Passiamo al 5G: Trump ha fatto molte pressioni sugli alleati, Italia inclusa, affinché le aziende cinesi fossero escluse dalle reti in Europa. Con Biden cambieranno le cose?

Credo che su questo fronte ci sarà meno pressione sull’Europa, ma di sicuro Biden non lascerà campo aperto a Huawei & co. Alcune strette negli Usa erano già state allentate nei mesi scorsi, perché si è compreso che è impossibile ricondurre a livello nazionale la realizzazione di reti e sistemi complessi come le reti di Tlc. Si tratta di una matrice inestricabile di componenti. A partire dai chip, su cui in questo momento sono puntati i riflettori. Nessun vendor è indipendente dalle tecnologie di altri Paesi. E per di più c’è una questione di qualità delle infrastrutture: se Huawei non proponesse componenti di elevata qualità non si porrebbe il problema della sostituzione. La superiorità tecnologica di molte componenti è indiscutibile, altrimenti Huawei non avrebbe potuto posizionarsi fra i top vendor. Per le telco la scelta dei fornitori è fondamentale in termini di sviluppo della proprie reti e di competizione di mercato. In Europa la maggior parte dei Paesi non ha preso decisioni nette nei confronti delle aziende cinesi. E comunque da qualsiasi decisione si può tornare indietro. Diciamo che è l’ambiguità a tenere testa. L’Italia non si è mai espressa, se non in maniera molto generale, sulla “questione Huawei”, ma certamente è arrivato il momento della chiarezza se non si vuole impantanare il roll out delle reti.

La Commissione Ue ha fornito le linee guida e attende i piani dei singoli Paesi.

È più che giusto che si prenda una decisione a livello continentale.
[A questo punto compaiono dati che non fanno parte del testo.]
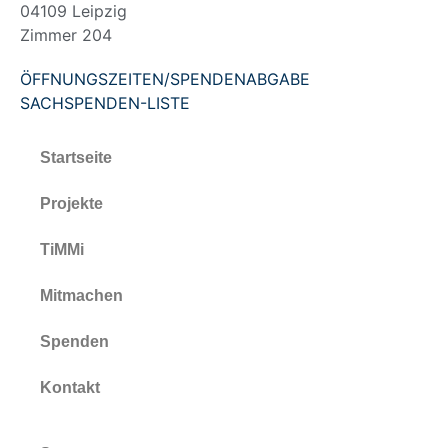
04109 Leipzig
Zimmer 204
ÖFFNUNGSZEITEN/SPENDENABGABE
SACHSPENDEN-LISTE
Startseite
Projekte
TiMMi
Mitmachen
Spenden
Kontakt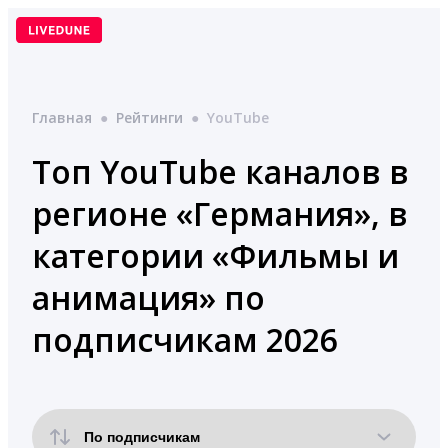
Перейти
к
содержимому
Главная
●
Рейтинги
●
YouTube
Топ YouTube каналов в
регионе «Германия», в
категории «Фильмы и
анимация» по
подписчикам 2026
Ci sono operatori attivi su più Paesi: non si può pretendere che le telco scelgano questo o quel fornitore a seconda del Paese in cui vanno a fare le reti. Ma l’Europa è molto lenta su questo tema strategico e ha una visione bipolare: da un lato punta a creare campioni tecnologici dall’altro prende mesi e mesi per prendere decisioni, da un lato vuole il consolidamento dall’altro boccia le fusioni, da un lato vuole la leadership 5G dall’altro lascia in capo ai Paesi decisioni strategiche quali l’assegnazione dello spettro e le roadmap. È una visione che non può funzionare e infatti l’Europa sta accumulando un ritardo enorme anche sul 5G.

E sul fronte cloud? Che ne pensa del progetto Gaia-x?

Interessante ma tardivo anche quello. Vedremo dove si andrà a parare.

Insomma, siamo messi male su tutti i fronti.

Certamente non siamo messi bene. La pandemia da Covid-19 può trasformarsi in una grande occasione per rivedere i piani e puntare sugli asset strategici, ma noi non sfruttiamo mai le occasioni, perché ci perdiamo nei dibattiti sterili. Manchiamo sia di visione strategia, di coraggio ma anche e soprattutto, di capacità esecutiva e manageriale, competenze necessarie per trasformare gli annunci in realtà. Il disastro economico e sociale in cui versa il paese da 8 mesi purtroppo è la conferma della nostra incapacità istituzionale ad affrontare e risolvere le crisi. Serve un nuovo Rinascimento, ma il tempo stringe e non c’è il cuore di allora.